Taking some extra time here will save you time, money and a lot of frustration later on. Try to include information and examples of other brands you like and some you don’t like… and why! You will be handing this brief to a graphic designer to bring your brand to life visually and they are not mind readers! Ensure you give them a complete picture of where your brand is and where you want it to be.
Even if you need only minor changes to your brand, this is still important. You will also find that doing this provides direction for other parts of your branding and marketing – such as what to put on your website and how to better engage with your target market.
Finally, include the EXACT items you require. For example – Logo, business cards for 3 people, ‘skin’ for a website, a brochure for your junior development program, design of a uniform for staff and 2 types of signs to be displayed in your venue.
Once you have done this, you need to engage a good graphic designer with a track record to develop your logo and visual language.
Visual Language list
There is no end to the number or range of elements you can use to communicate your brand, but there are some you should use. I’ve included a checklist here of all the things you may need when going through a re-branding project :
The brandmark generally consists of two elements – a ‘wordmark’ and a ‘picturemark’. There will be times when they will be used together and times when they should be separate. It’s also wise to have a vertical format and a horizontal format for your brandmark. Depending on the situation, either may be useful.
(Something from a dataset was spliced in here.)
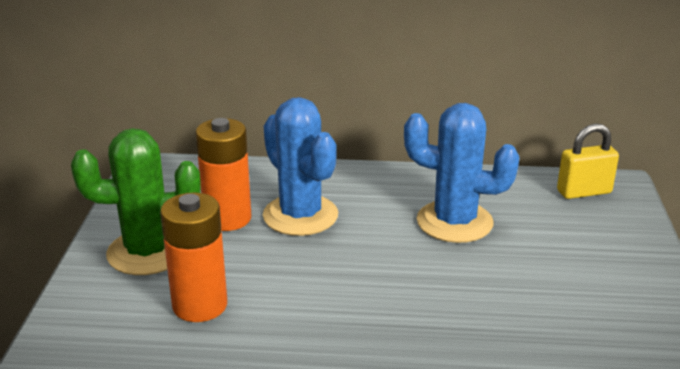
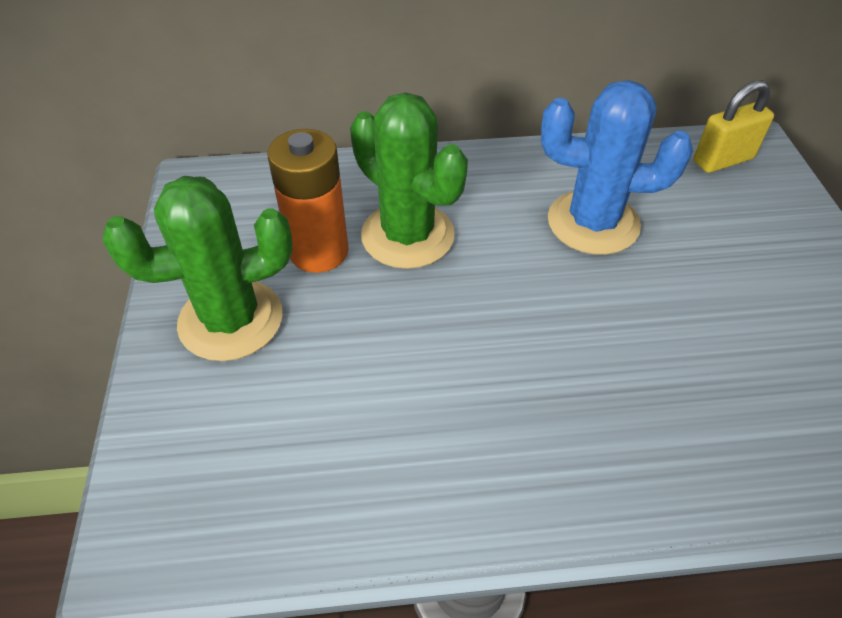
camera: 10 degrees left, 20 degrees up
orange battery [160,193,227,322] -> none
blue cactus [263,97,338,236] -> green cactus [350,92,468,269]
Business cards, letterhead (including electronic format) and With Compliments slips. While business cards are essential, letterhead and With Compliments slips are less so. Instead of these elements, I use small ‘gift cards’, promotional cards (about the size of a beer coaster) and postcards. They are cheap to print, different from what everyone else is doing and can be used for many more things than letterhead or With Compliments slips.
3. Website ‘skin’
The term ‘skin’ refers to the ‘look and feel’ of the website – include this requirement in your brief. It requires co-ordination with the provider of your website, but is increasingly the way your brand is seen by your target market, both as the starting point and for ongoing communication. If you have, or intend to use, Facebook, Twitter and other social media, this should also be branded. You guessed it – include it on the list!
Signage around your venue should reflect the brand. Identify what’s needed and include it here.
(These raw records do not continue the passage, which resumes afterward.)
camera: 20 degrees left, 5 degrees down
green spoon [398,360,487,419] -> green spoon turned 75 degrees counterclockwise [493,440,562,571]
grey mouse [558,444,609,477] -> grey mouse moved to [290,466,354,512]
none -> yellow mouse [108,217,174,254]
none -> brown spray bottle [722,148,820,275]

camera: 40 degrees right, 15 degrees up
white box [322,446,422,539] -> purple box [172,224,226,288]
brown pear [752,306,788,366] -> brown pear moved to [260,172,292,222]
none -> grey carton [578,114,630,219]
Include playing uniforms, staff uniforms and any promotional clothing you want to sell. It may be that you just include your logo on a t-shirt. That’s fine, just make sure the Visual Language fits with your brand.
6. Event programs
If you run regular events and produce a program, consider developing a 4-colour printed cover that can then be filled with photocopied inner pages.
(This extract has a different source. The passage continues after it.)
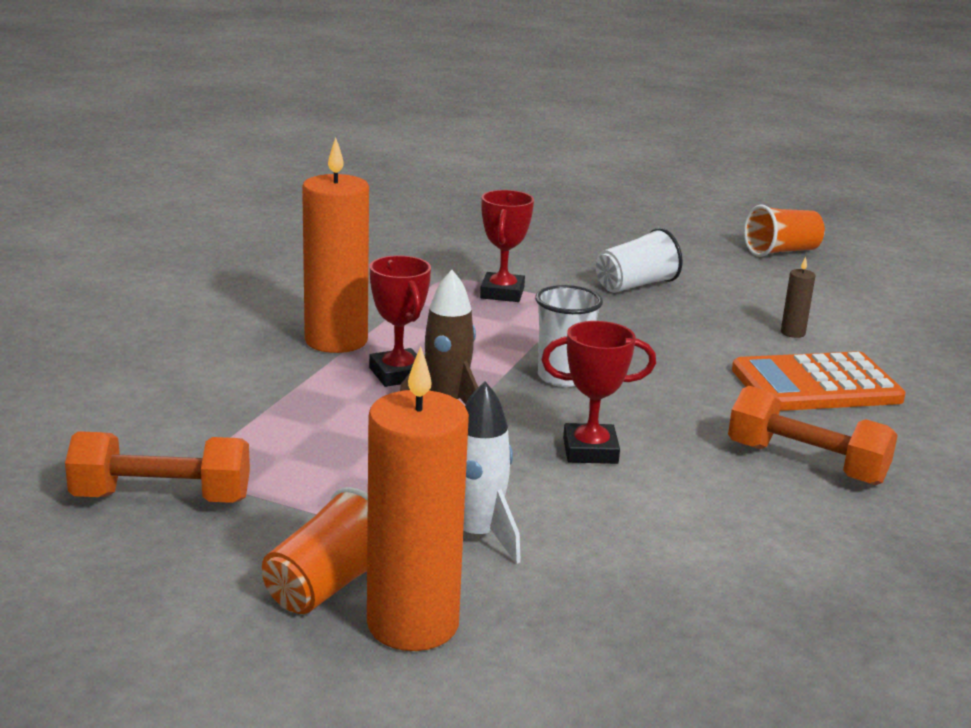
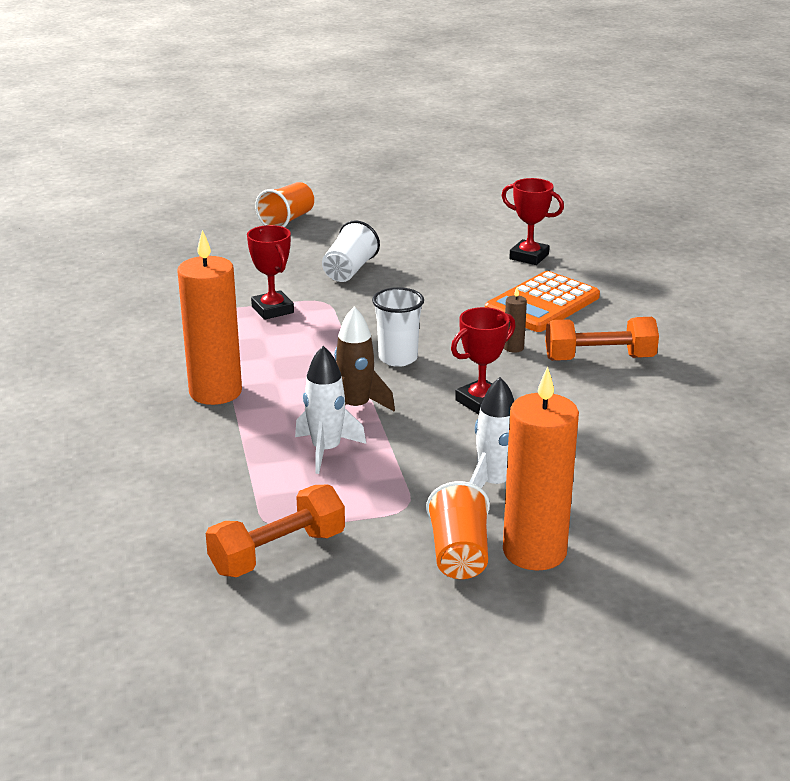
camera: 35 degrees left, 5 degrees up
red trophy [369,255,431,387] -> red trophy moved to [501,178,564,265]
orange cup [744,204,825,257] -> orange cup moved to [255,182,314,227]
brown candle [781,257,815,338] -> brown candle moved to [504,287,527,353]
none -> white rocket [295,346,366,474]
7. Marketing brochures and flyers, Information sheets.
You may not be ready to develop all of these at the time of re-branding, but once again, adhere to the Visual language of your brand when you do.
I believe a regular Newsletter is the single best thing you can do to promote and build your brand. If you took nothing else from this entire report, developing a newsletter would be a great start for increasing the influence and revenue of your brand. Have a ‘master’ copy prepared at this stage so you are ready to go.
The Visual Language that you implement is a big part of setting the expectation. Like it or not, we all have preconceived ideas of what a brand is like based on what it looks like. If you have invested time, money and effort in the Visual Language, go the extra step and ensure that the people in your sporting organisation bring this to life in the way they talk and act.